Bryant hid a smile at this shrewd bargaining. Yet he was perceiving an opportunity. There were no Mexicans at work on the project; one and all they had held off. Likewise they refused to sell him grain and hay, which necessitated the hauling of feed from a distance. But now this accident to the boy might prove a heaven-sent chance to break Menocal's monopoly of influence.

"In case of sickness in the man's family, the doctor shall attend free," he stated.

The woman took thought afresh.

"And if the man's horses are taken sick?"

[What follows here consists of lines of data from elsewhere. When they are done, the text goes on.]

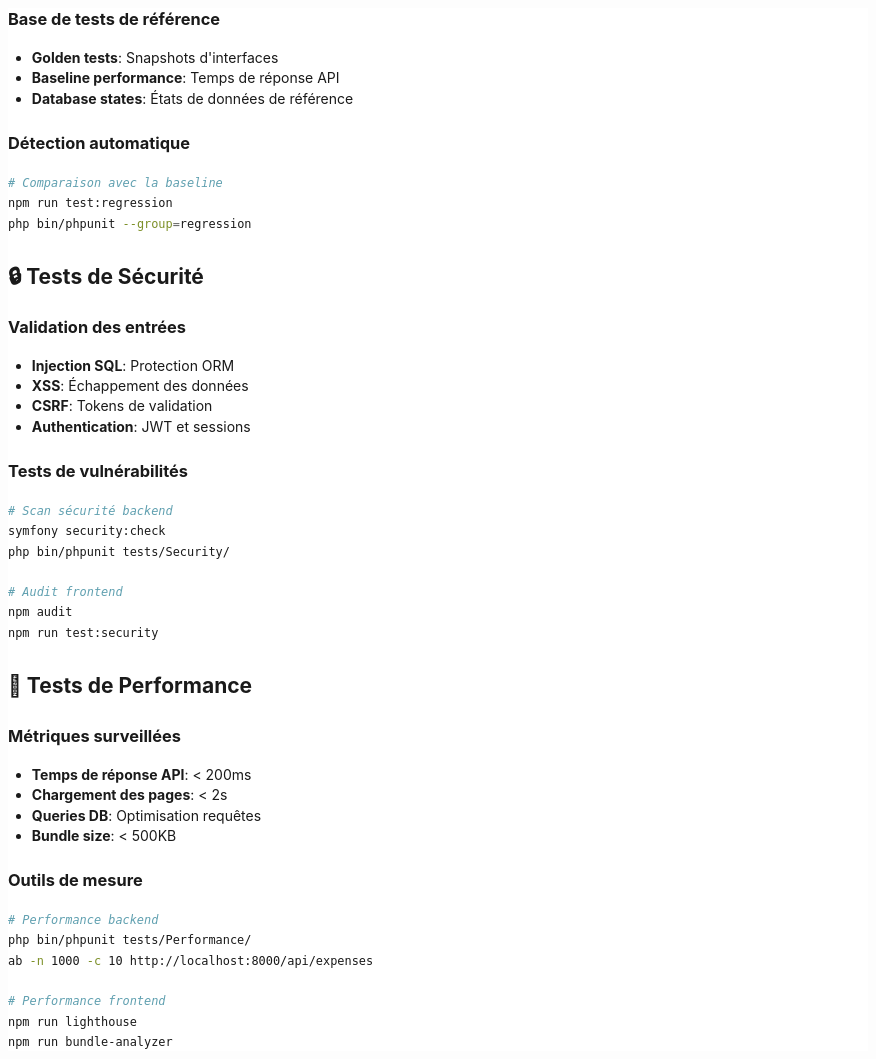 ### Base de tests de référence
- **Golden tests**: Snapshots d'interfaces
- **Baseline performance**: Temps de réponse API
- **Database states**: États de données de référence

### Détection automatique
```bash
# Comparaison avec la baseline
npm run test:regression
php bin/phpunit --group=regression
```

## 🔒 Tests de Sécurité

### Validation des entrées
- **Injection SQL**: Protection ORM
- **XSS**: Échappement des données
- **CSRF**: Tokens de validation
- **Authentication**: JWT et sessions

### Tests de vulnérabilités
```bash
# Scan sécurité backend
symfony security:check
php bin/phpunit tests/Security/

# Audit frontend
npm audit
npm run test:security
```

## 🎯 Tests de Performance

### Métriques surveillées
- **Temps de réponse API**: < 200ms
- **Chargement des pages**: < 2s
- **Queries DB**: Optimisation requêtes
- **Bundle size**: < 500KB

### Outils de mesure
```bash
# Performance backend
php bin/phpunit tests/Performance/
ab -n 1000 -c 10 http://localhost:8000/api/expenses

# Performance frontend
npm run lighthouse
npm run bundle-analyzer
```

"Nay, he's not a horse doctor," said Lee, smiling. And even the woman smiled.

"But there's another matter. I fear it prevents," the man remarked. "It is a note for fifty dollars that the bank holds against me. If I work, Menocal will make trouble about that. I think we had best talk no more of employment."

"Suppose I advance the amount in case he does, letting you work out the debt. I could keep, say, two dollars out of each day's five until you owed nothing."

"That would be agreeable to me, señor. But what if he then refuses to sell me goods from his store?"

"You can buy at the commissary," Lee said. "Why should you lose five dollars a day because of Menocal's bad feeling for me? You remain idle--but does he pay you, or feed you? And the wages I offer you, and the doctor's services, and the other accommodations, I also offer to other Mexicans who will work. You may tell them so. Remember, there will be teaming on the ditch until it freezes up, then work on the dam throughout the winter, then scraper work on the mesa in the spring. Five dollars a day coming in the door! You can buy meat and flour and clothes and tobacco and candy for the children and a new wagon and pictures of the Madonna, yes, all. But now I must go."

"But Menocal would be very angry," said the man, with a shake of his head.

Bryant bade them good-night and departed. He went up the muddy road through the wet darkness to the camp. Domination of the native mind by Menocal appeared too strong for him to break.

But to his surprise next morning the Mexican came driving his team into the camp. Lee sent him to Pat Carrigan, who gave him a scraper and set him to work on the ditch. Toward noon the engineer encountered him moving dirt from the deepening excavation; the sight had an amusing feature. The man, Pedro Saurez, laboured in his own field building the canal at about the spot where he had warned Bryant away when surveying.

When Saurez beheld Lee, he grinned and removed the cigarette from his lips.

"It will be a fine ditch, this," was his remark.